- Page extract -
----------

Stab magazine was too good or maybe too strange to last, but it lasted way longer than it probably should have. Rielly and cofounder Sam McIntosh had a major and never-mended falling out; in 2014, Derek went on to cofound BeachGrit, which has all of the humor of Stab but none of the flash or fine detail; McIntosh wisely and deftly steered Stab out of print into the handsome but mainstream finger-on-pulse website you see here.
I don’t miss Stab, exactly. It was very much a creation of, and a force behind, the period in which it lived.
Like a lot of great things—Led Zeppelin, Happy Days, Elgin Baylor—the print version of Stab hung on a little too long, or at least didn’t quite go out on its own fizzy terms. I do find myself wishing that something else would come along, another bolt from the surf-media blue. Not a replacement for Stab, but something with Stab-like ambition and layers and confidence and verve. But I suspect the sport has outgrown or evolved or devolved to a point where a project like that could take root and flourish. I hope I’m wrong.
Stab is not the “Last Surf Magazine,” as my original and overwrought title for today’s Joint stated before I erased and started over. It is not even the last surf magazine I’ve enjoyed or learned from or otherwise valued.
But Stab is the last surf magazine I devoured.

----------

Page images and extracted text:
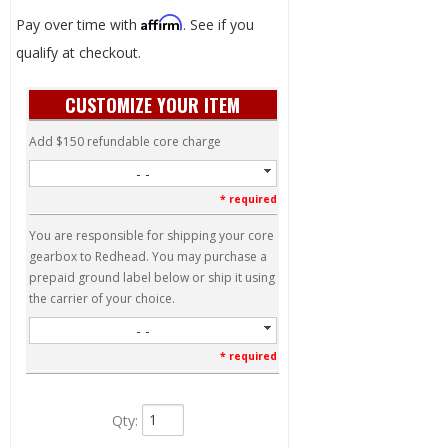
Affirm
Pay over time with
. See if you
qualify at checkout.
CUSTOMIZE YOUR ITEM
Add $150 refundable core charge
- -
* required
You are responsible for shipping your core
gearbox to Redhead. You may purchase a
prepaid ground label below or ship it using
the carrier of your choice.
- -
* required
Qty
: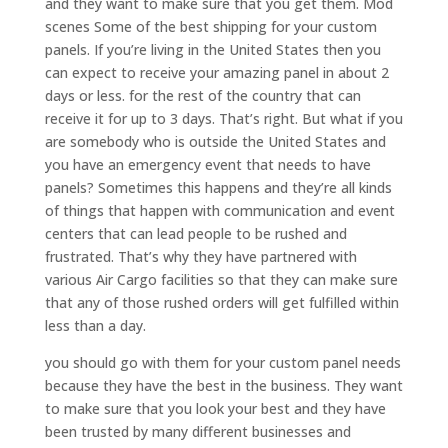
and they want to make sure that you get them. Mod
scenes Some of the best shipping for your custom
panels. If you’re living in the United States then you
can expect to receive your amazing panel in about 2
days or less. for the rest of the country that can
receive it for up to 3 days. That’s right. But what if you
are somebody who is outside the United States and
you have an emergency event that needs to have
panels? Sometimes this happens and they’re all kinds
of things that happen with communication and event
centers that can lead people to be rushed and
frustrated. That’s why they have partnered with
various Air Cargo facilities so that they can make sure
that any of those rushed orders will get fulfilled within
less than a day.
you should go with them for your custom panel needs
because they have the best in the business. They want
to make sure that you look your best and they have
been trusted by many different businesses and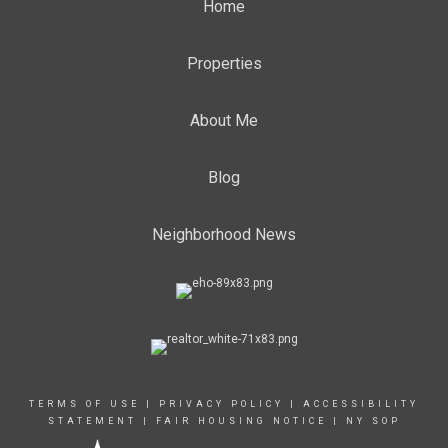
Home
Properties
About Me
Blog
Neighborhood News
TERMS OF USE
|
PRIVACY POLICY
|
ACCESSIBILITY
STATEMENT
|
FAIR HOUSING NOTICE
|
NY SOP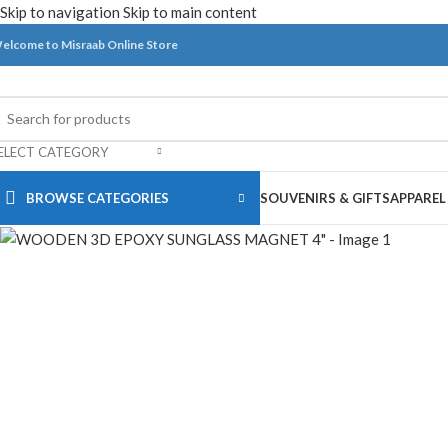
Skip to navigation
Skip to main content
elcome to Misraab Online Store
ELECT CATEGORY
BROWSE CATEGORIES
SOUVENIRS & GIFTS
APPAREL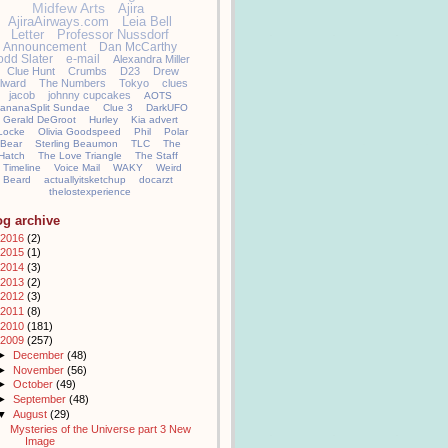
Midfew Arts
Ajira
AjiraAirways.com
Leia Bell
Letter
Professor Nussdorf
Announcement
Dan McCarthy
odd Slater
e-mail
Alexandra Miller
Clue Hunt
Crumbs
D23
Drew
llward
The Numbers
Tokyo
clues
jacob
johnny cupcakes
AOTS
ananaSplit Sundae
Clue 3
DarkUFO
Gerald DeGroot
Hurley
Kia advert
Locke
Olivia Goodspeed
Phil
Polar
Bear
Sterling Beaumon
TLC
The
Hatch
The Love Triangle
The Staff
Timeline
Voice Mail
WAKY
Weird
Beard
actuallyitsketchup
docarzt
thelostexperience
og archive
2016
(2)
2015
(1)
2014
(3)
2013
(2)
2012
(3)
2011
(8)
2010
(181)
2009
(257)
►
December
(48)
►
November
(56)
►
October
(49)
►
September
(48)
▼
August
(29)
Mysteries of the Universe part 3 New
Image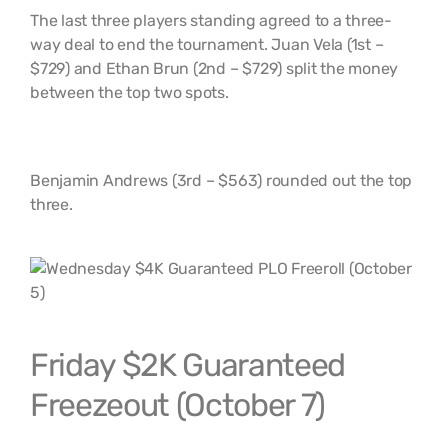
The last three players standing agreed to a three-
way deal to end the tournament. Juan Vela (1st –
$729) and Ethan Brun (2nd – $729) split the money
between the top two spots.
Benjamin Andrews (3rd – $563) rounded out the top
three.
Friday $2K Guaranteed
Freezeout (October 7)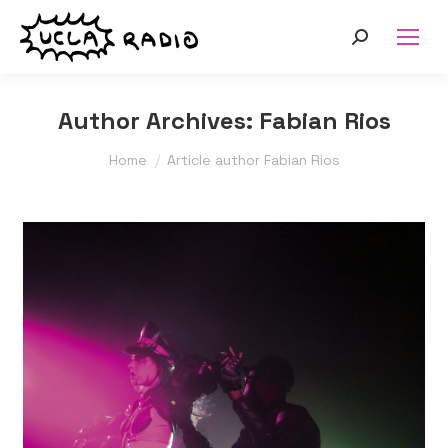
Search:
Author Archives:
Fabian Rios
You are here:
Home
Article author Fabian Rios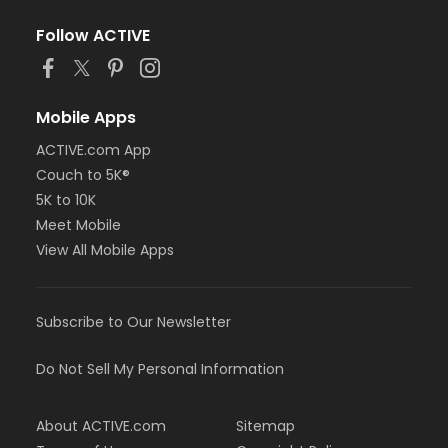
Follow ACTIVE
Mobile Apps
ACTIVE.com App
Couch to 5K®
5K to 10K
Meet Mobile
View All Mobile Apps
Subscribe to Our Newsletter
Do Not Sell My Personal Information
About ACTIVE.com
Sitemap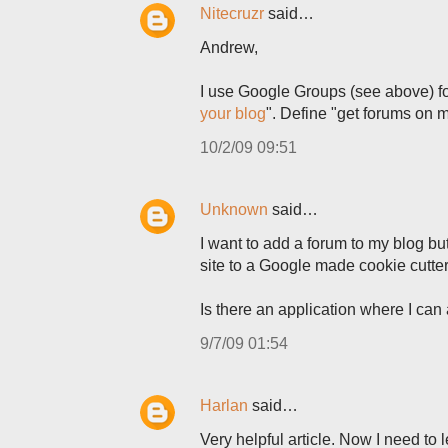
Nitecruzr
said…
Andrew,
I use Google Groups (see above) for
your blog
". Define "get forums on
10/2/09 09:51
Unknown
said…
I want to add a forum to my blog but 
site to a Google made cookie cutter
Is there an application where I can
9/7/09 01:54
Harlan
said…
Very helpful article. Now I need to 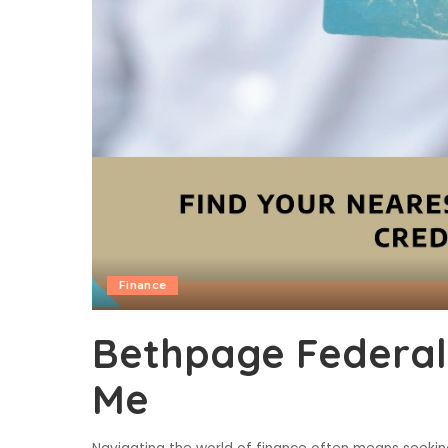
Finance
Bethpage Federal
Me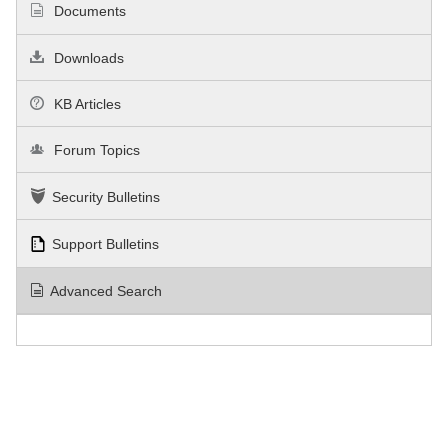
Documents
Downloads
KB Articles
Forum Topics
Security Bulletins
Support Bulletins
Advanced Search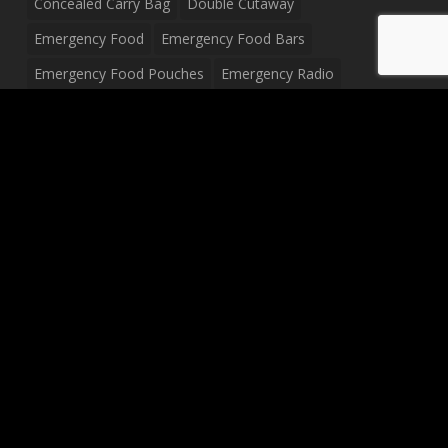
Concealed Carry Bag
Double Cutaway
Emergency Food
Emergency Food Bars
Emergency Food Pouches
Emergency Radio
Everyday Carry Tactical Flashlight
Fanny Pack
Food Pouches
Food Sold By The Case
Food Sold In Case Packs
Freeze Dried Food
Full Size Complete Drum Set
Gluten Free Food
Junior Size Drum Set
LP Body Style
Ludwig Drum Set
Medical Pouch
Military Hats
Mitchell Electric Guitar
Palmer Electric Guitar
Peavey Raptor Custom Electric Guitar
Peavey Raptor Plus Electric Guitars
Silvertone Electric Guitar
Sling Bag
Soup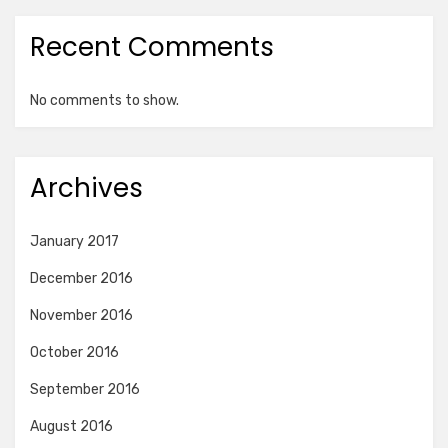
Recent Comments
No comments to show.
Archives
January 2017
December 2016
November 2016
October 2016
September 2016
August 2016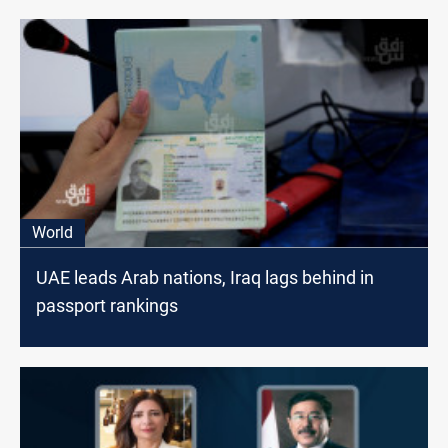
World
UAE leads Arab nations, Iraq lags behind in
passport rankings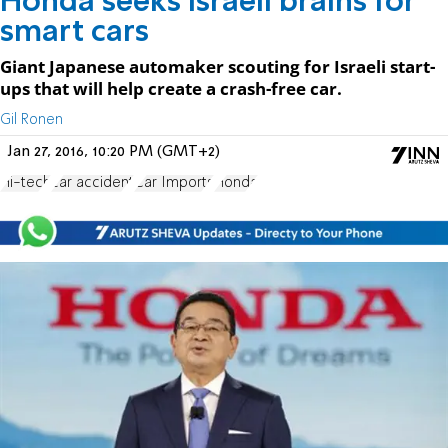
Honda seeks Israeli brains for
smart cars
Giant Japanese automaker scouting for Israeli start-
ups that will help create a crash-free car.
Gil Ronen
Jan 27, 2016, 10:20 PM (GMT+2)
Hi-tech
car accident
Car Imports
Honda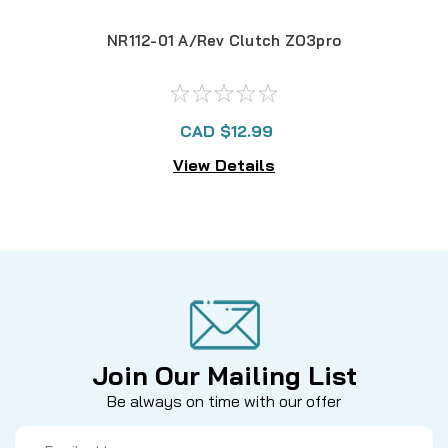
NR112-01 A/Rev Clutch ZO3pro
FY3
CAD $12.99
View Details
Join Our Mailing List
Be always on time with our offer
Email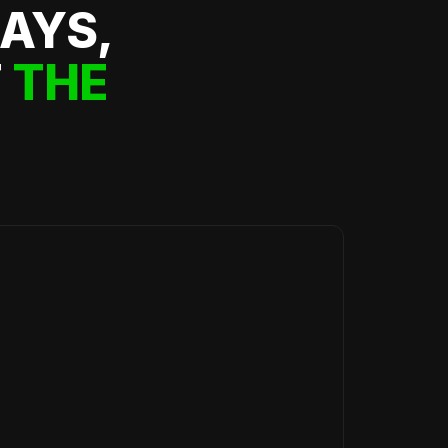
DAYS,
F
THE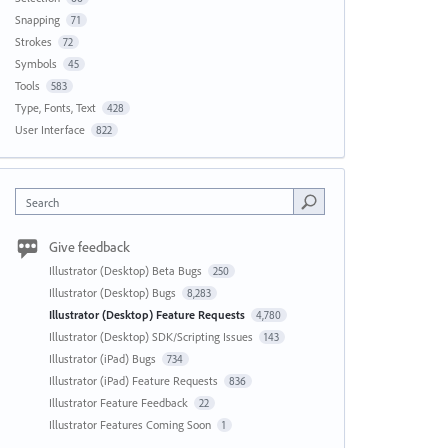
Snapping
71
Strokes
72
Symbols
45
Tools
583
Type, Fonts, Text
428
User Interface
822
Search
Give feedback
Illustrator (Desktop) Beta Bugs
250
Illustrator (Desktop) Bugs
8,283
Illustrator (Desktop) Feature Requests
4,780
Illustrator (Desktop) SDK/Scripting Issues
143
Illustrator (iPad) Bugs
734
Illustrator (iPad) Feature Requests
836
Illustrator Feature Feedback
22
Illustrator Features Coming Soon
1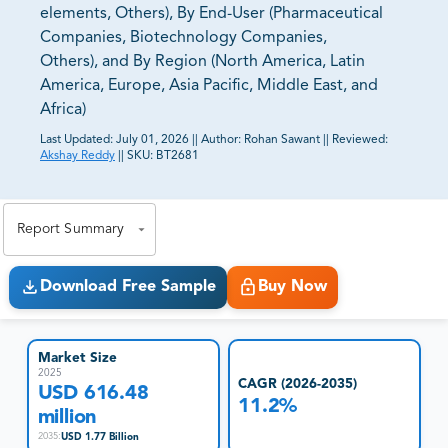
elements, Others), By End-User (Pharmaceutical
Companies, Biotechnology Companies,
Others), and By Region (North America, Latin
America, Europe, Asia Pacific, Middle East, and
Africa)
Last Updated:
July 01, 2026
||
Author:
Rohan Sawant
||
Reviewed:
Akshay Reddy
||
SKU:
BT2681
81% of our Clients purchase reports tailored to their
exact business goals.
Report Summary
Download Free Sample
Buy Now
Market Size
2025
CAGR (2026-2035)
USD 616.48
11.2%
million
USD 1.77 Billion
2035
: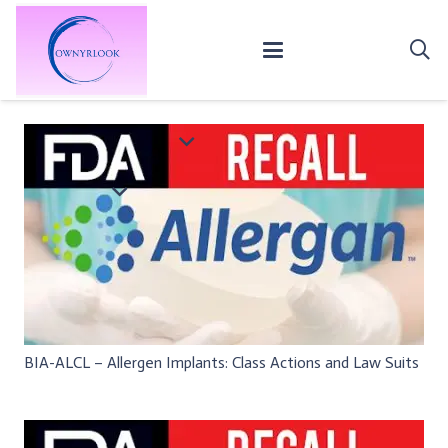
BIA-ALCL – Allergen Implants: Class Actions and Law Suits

----------

- To-do item -
In the Stab magazine piece, what did McIntosh turn Stab into after taking it out of print?

- Exercise output -
A handsome but mainstream finger-on-pulse website.